The Destination is along the Route
Seven weeks beyond every trace of civilization, traveling by sleigh and snowkite, constantly exposed to the threat of polar bears: these are the conditions which will face Stefan Glowacz and Robert Jasper on their next expedition, which will take them to Canada’s Baffin Island on 20 april,2008.
Check out www.baffinexpedition.com
The world’s untrammeled places have become rarities. Most of the formerly white spots in the Earth’s
atlases have already been mapped, explored and settled.

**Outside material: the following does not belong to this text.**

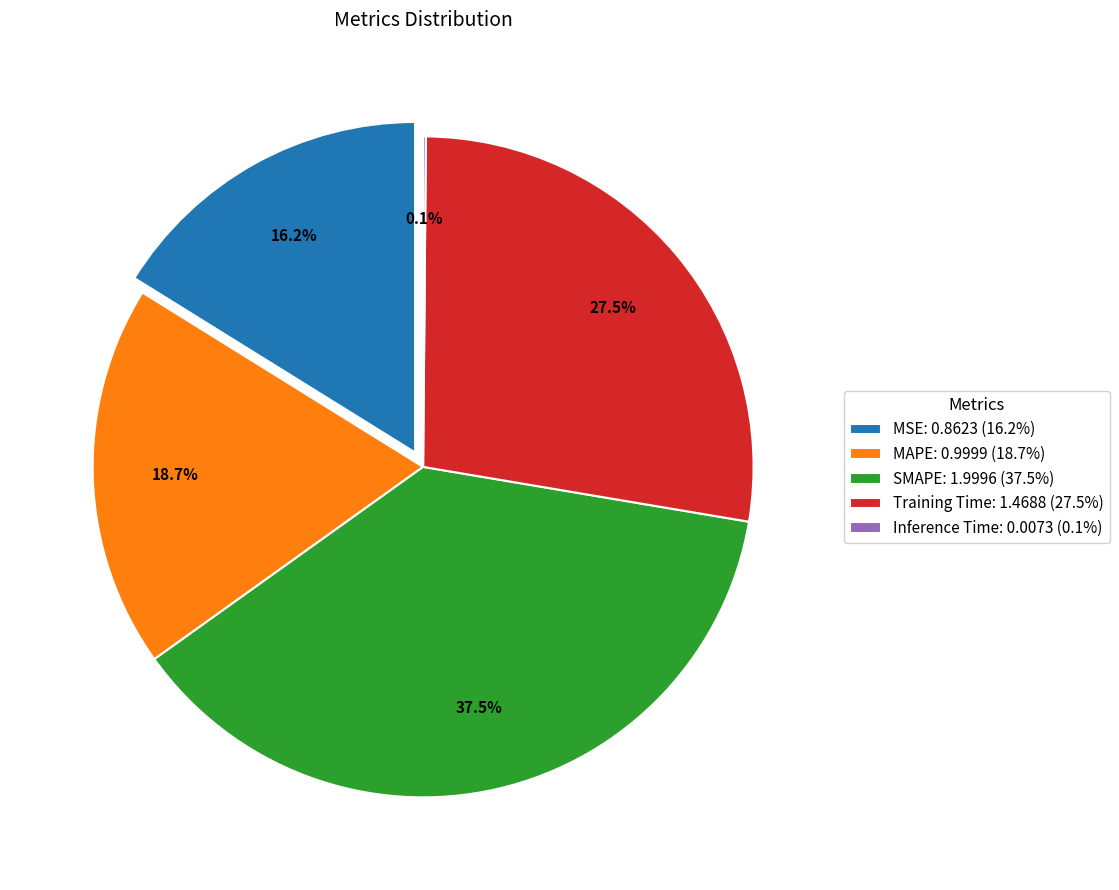

Count the number of slices in the pie.

5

Nonetheless, a few such locations still exist – mystical places that have never felt the tread of human feet. Stefan Glowacz, Robert Jasper, Klaus Fengler, Holger Heuber and Mariusz Hoffman plan to discover a few such virgin venues between Greenland and the northern coast of Canada, on the world’s fifth largest island: Baffin Island.
“Were it not for the ambition of an alpine expedition, which came in a vision, no new and difficult
peaks would be conquered.” Stefan Glowacz
The Search for the White Spot on the Map
The American photographer Eugene Fisher flew over the region around Baffin Island several times in the 1990s. His aerial photographs are thus far the only close-up renditions of jewel-like, unexplored cliffs on the eastern coast of Baffin Island, where they await a new generation of climbing discoverers. The goal of the upcoming expedition is to locate these treasures and to begin exploring them along a challenging freeclimbing route.
Following in the footsteps of the Inuit, i.e. the Eskimo ethnic group that lives in the Arctic in northeastern
Canada, this expedition’s team members will journey through the settlement of Clyde River on their way
to Pond Inlet, where the alpinists will bid adieu to civilization and pack their sleighs. With the help of local
Inuits, they’ll then begin a trek 240-kilometer trek to the fjords. Traveling with the local hunters’ snowmobiles, the team will continue along the eastern coast and across sea ice to their chosen destination: Querbitter Fjord, an entirely unexplored region with towering cliff faces more than 1,000 meters tall.
The Vision of the Ultimate Cliffside
The alpinists do not yet know the exact topography of the escarpment they plan to climb, but they know their route must cross it. Afterwards they’ll select one of the many peaks in Querbitter Fjord and spend more than two weeks living, climbing and sleeping on the rock face. They’ll be equipped with only enough food and beverages for 16 days: this is the length of time the climbers will have to make their vertical dream come true.
There are no roads on Baffin Island. Mobility depends on the season, and travel is possible only by foot,
sleigh or snowmobile. Unlike their approach to the site, the team will opt to do without snowmobiles for their return trek toward civilization. They’ll travel the 340-kilometer route solely with the aid of snowkites and skis. They’ll load their equipment onto sleighs, which they’ll pull along behind them. Their destination will be Clyde River in the southern part of the island. A fortnight is planned for the return journey, which will be unimaginably
strenuous in the frigid cold of the Canadian Arctic.
Polar bears, which are especially prevalent around Querbittter Fjord in the springtime, are a dire and ever-present threat. To prevent the bears from plundering the team’s provisions, all of the equipment will have to be pulled up onto the selected cliff face. Potable water poses another logistical challenge. The escarpment is so steep that no snow will be available for the climbers to melt, so they’ll have to carry their entire cache of frozen water (circa 300liters) along with them onto the cliff wall right from the start.
Harsher and More Mystical than Patagonia
Baffin Island is located between Greenland and the northern coast of Canada. Tundra and swampy landscapes cover most of the western part of the island; deep, snow-filled valleys subdivide its eastern portion. These orges descend toward Baffin Bay, a northern marginal sea of the Atlantic Ocean between Greenland and the Canadian Arctic Archipelago, forming a unique series of wilderness fjords with extremely steep walls of gneiss and granite that rise to heights of as much as 1,600 meters.
Climbers have already visited the fjords immediately to the east of the settlement of Clyde River, but the
more distant fjords still remain untouched. This is a dream destination for climbers and adventurers, fully
on a par with Trango Towers in Pakistan or the granite pinnacles in Patagonia.